In September 2024, it accomplished the acquisition of a majority stake in Uniclan Healthcare, which produces child diapers, wipes, and different child hygiene merchandise. The acquisition allows DOMS to diversify its portfolio by lowering publicity to a single line of merchandise.
The corporate’s consolidated income grew by 35% year-on-year to ₹501.1 crore within the December quarter. Uniclan fashioned 10% of the entire income. Excluding that, comparable consolidated income grew by 21.4% to ₹451.1 crore. The working margin (EBITDA margin) declined by 120 foundation factors to 17.5% from the year-ago interval due to larger gross sales and distribution bills, which elevated due to the consolidation of Uniclan and the influence of ESOPs granted throughout the quarter. Nevertheless, the margin remained above the corporate’s guided vary of 16-17%.

Uniclan’s margins at single digits are decrease than the general margin however DOMS expects to rise to 7-8% after which double digits in the long run.
The corporate put in a 3rd diaper manufacturing line, boosting child diaper capability to 650 million items from 400 million. Moreover, a 1 MW photo voltaic plant was commissioned on the Umargam, Gujarat facility. Within the first 9 months of FY25, the corporate invested over ₹100 crore in building, plant and equipment purchases, and photo voltaic plant set up. Moreover, Uniclan allotted ₹11.5 crore to broaden diaper manufacturing capability.

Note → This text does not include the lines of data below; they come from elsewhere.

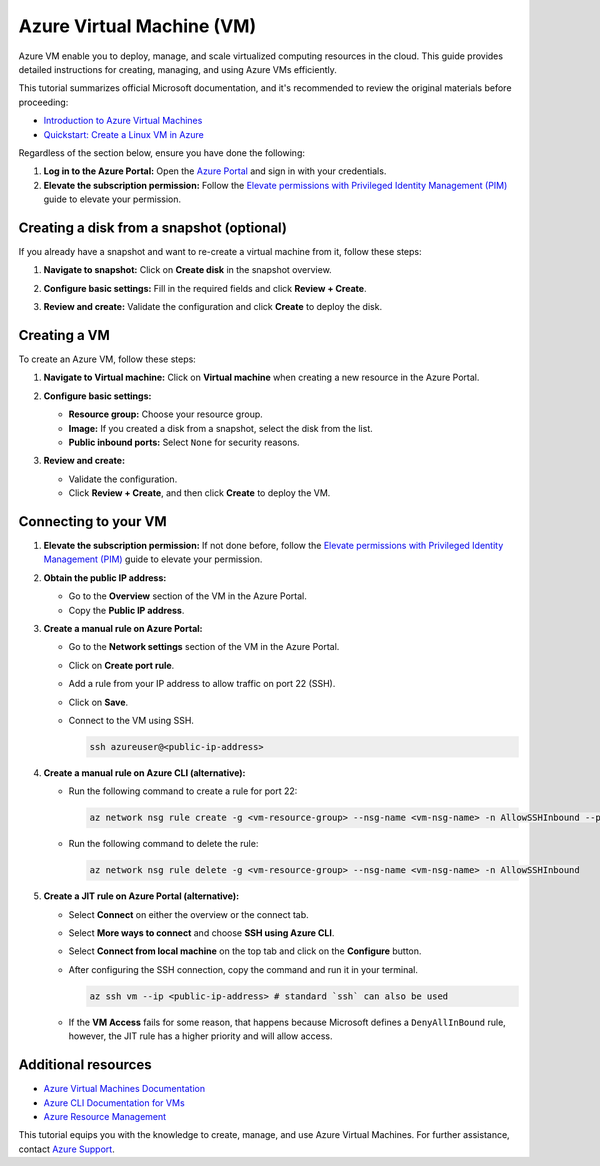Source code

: Azure Virtual Machine (VM)
==========================

Azure VM enable you to deploy, manage, and scale virtualized computing resources in the cloud. This guide provides detailed instructions for creating, managing, and using Azure VMs efficiently.

This tutorial summarizes official Microsoft documentation, and it's recommended to review the original materials before proceeding:

* `Introduction to Azure Virtual Machines <https://learn.microsoft.com/en-us/azure/virtual-machines/>`_

* `Quickstart: Create a Linux VM in Azure <https://learn.microsoft.com/en-us/azure/virtual-machines/linux/quick-create-portal>`_

Regardless of the section below, ensure you have done the following:

1. **Log in to the Azure Portal:** Open the `Azure Portal <https://portal.azure.com>`_ and sign in with your credentials.

2. **Elevate the subscription permission:** Follow the `Elevate permissions with Privileged Identity Management (PIM) <./pim.rst>`_ guide to elevate your permission.

Creating a disk from a snapshot (optional)
------------------------------------------

If you already have a snapshot and want to re-create a virtual machine from it, follow these steps:

1. **Navigate to snapshot:** Click on **Create disk** in the snapshot overview.

   .. image:: ./img/vm/azure_create_disk.png
      :alt: Azure Create Disk

2. **Configure basic settings:** Fill in the required fields and click **Review + Create**.

   .. image:: ./img/vm/azure_disk_form.png
      :alt: Azure Disk Configuration

3. **Review and create:** Validate the configuration and click **Create** to deploy the disk.

   .. image:: ./img/vm/azure_disk_review.png
      :alt: Azure Disk Review

Creating a VM
-------------

To create an Azure VM, follow these steps:

1. **Navigate to Virtual machine:** Click on **Virtual machine** when creating a new resource in the Azure Portal.

   .. image:: ./img/vm/azure_create_vm.png
      :alt: Azure Create Virtual Machine

2. **Configure basic settings:**

   - **Resource group:** Choose your resource group.

   - **Image:** If you created a disk from a snapshot, select the disk from the list.

   - **Public inbound ports:** Select ``None`` for security reasons.

   .. image:: ./img/vm/azure_vm_form_1.png
      :alt: Azure Virtual Machine Configuration (1)

   .. image:: ./img/vm/azure_vm_form_2.png
      :alt: Azure Virtual Machine Configuration (2)

3. **Review and create:**

   - Validate the configuration.

   - Click **Review + Create**, and then click **Create** to deploy the VM.

Connecting to your VM
---------------------

1. **Elevate the subscription permission:** If not done before, follow the `Elevate permissions with Privileged Identity Management (PIM) <./pim.rst>`_ guide to elevate your permission.

2. **Obtain the public IP address:**

   - Go to the **Overview** section of the VM in the Azure Portal.

   - Copy the **Public IP address**.

3. **Create a manual rule on Azure Portal:**

   - Go to the **Network settings** section of the VM in the Azure Portal.

   - Click on **Create port rule**.

   - Add a rule from your IP address to allow traffic on port 22 (SSH).

     .. image:: ./img/vm/azure_vm_port_rule.png
         :alt: Azure Virtual Machine Port Rule

   - Click on **Save**.

   - Connect to the VM using SSH.

     .. code-block:: bash

         ssh azureuser@<public-ip-address>

4. **Create a manual rule on Azure CLI (alternative):**

   - Run the following command to create a rule for port 22:

     .. code-block:: bash

         az network nsg rule create -g <vm-resource-group> --nsg-name <vm-nsg-name> -n AllowSSHInbound --priority 1000 --source-address-prefixes $(curl -4 ifconfig.me) --destination-port-ranges 22 --access Allow --description "Allow from specific IP address ranges on 22."

   - Run the following command to delete the rule:

     .. code-block:: bash

         az network nsg rule delete -g <vm-resource-group> --nsg-name <vm-nsg-name> -n AllowSSHInbound

5. **Create a JIT rule on Azure Portal (alternative):**

   - Select **Connect** on either the overview or the connect tab.

   - Select **More ways to connect** and choose **SSH using Azure CLI**.

     .. image:: ./img/vm/azure_vm_connect.png
         :alt: Azure Virtual Machine Connect

   - Select **Connect from local machine** on the top tab and click on the **Configure** button.

     .. image:: ./img/vm/azure_vm_connect_azure_cli.png
         :alt: Azure Virtual Machine Connect From Azure CLI

   - After configuring the SSH connection, copy the command and run it in your terminal.

     .. code-block:: bash

         az ssh vm --ip <public-ip-address> # standard `ssh` can also be used

   - If the **VM Access** fails for some reason, that happens because Microsoft defines a ``DenyAllInBound`` rule, however, the JIT rule has a higher priority and will allow access.

     .. image:: ./img/vm/azure_vm_access_error.png
         :alt: Azure Virtual Machine Access Error

Additional resources
--------------------

* `Azure Virtual Machines Documentation <https://learn.microsoft.com/en-us/azure/virtual-machines/>`_

* `Azure CLI Documentation for VMs <https://learn.microsoft.com/en-us/cli/azure/vm>`_

* `Azure Resource Management <https://learn.microsoft.com/en-us/azure/azure-resource-manager/>`_

This tutorial equips you with the knowledge to create, manage, and use Azure Virtual Machines. For further assistance, contact `Azure Support <https://azure.microsoft.com/en-us/support/>`_.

The proportion of exports in complete gross sales fell by 510 foundation factors year-on-year to 17.3% of complete gross sales within the third quarter of FY25 following geopolitical tensions within the Center East. To spice up exports, DOMS is coming into into distribution agreements with Italy’sFILA and its group corporations.The inventory of DOMS has outperformed friends together with Kokuyo Camlin, Linc and Aptitude Writing Industries over a number of timeframes. Whereas it has misplaced almost 2% in a single month, the peer group shares have misplaced 11-17%. In a current word, PL Capital said that DOMS’ valuations stay justified because the market would have corrected any vital overvaluation within the present bearish surroundings. “We imagine DOMS isn’t a plain vanilla stationery firm however a quasi-consumer discretionary proxy and can proceed to command premium valuations,” the brokerage stated. It expects earnings to develop by 27% yearly between FY25 and FY27 and values the inventory at FY27 anticipated price-earnings a number of of 60 with a goal value of ₹3,370.